Ang Lee's adaptation of Yann Martel's novel is a moving, absorbing, thoughtful cinematic adventure

A boy (Suraj Sharma) and a tiger, afloat together

A boy (Suraj Sharma) and a tiger, afloat together

If there's anything Ang Lee can't do, and do well, then he hasn't done it yet. He's a most gifted, even daring artist, determined to create intelligence, humane yet highly entertaining commercial cinema. 

In Life of Pi, Lee puts a teen-age boy in a lifeboat in the middle of an ocean with only one companion on board: a wild Bengal tiger that wants to survive as badly as he does. This sort of allegory may work as a novel (by Yann Martel), but how do you pass it off as a film? The answer: Let Lee do it. And now that I've seen it, I don't want to read it. I'm afraid it just wouldn't seem possible.

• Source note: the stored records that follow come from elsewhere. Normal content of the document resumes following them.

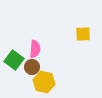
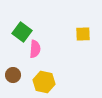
green square: moved 8 px right, 28 px up
brown circle: moved 19 px left, 8 px down
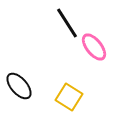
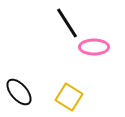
pink ellipse: rotated 52 degrees counterclockwise
black ellipse: moved 6 px down
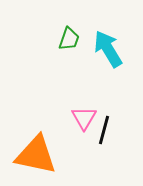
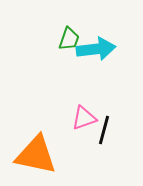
cyan arrow: moved 12 px left; rotated 114 degrees clockwise
pink triangle: rotated 40 degrees clockwise
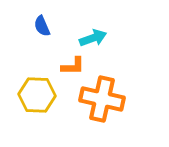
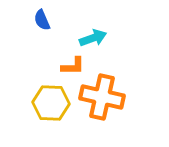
blue semicircle: moved 6 px up
yellow hexagon: moved 14 px right, 8 px down
orange cross: moved 2 px up
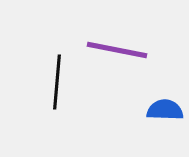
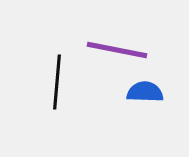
blue semicircle: moved 20 px left, 18 px up
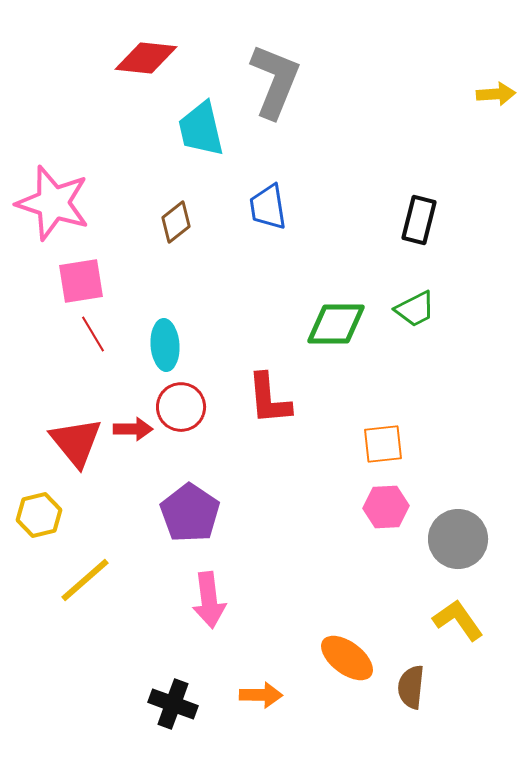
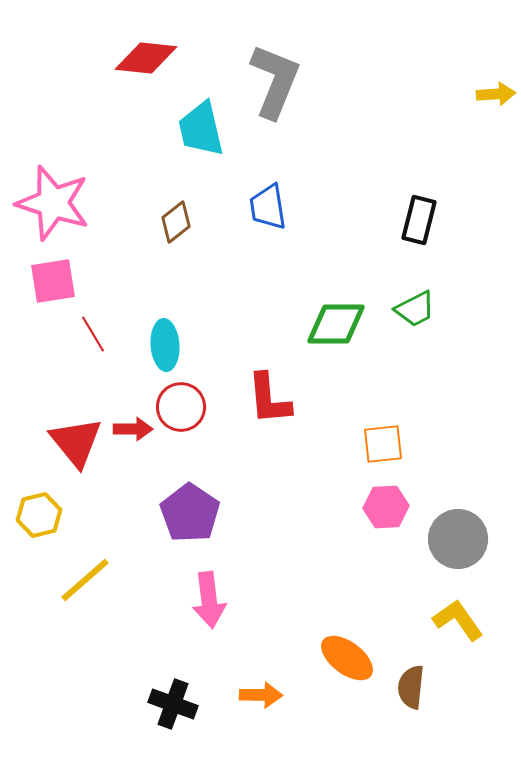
pink square: moved 28 px left
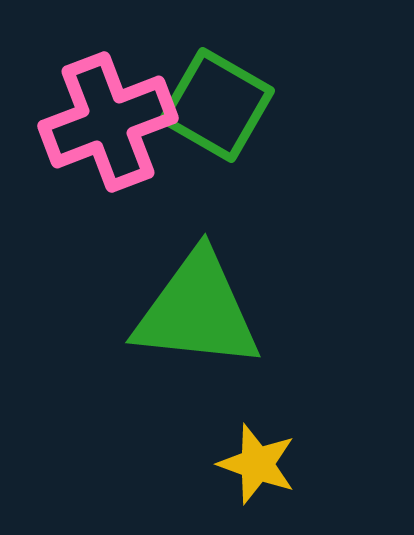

As a boy, Pi (Suraj Sharma) embraces three religions and wants to believe that all species on earth can get along under the watch of a compassionate God. His remarkable adventure aboard the lifeboat threatens to teach him otherwise. But his story is about faith, which is real, and about the syncretic (as opposed to symbiotic or parasitic) nature of life. Lee's scenes in Montreal are as simple and real as his scenes at sea are fabulist and fanciful, and together they provide a moving, absorbing, thoughtful cinematic adventure.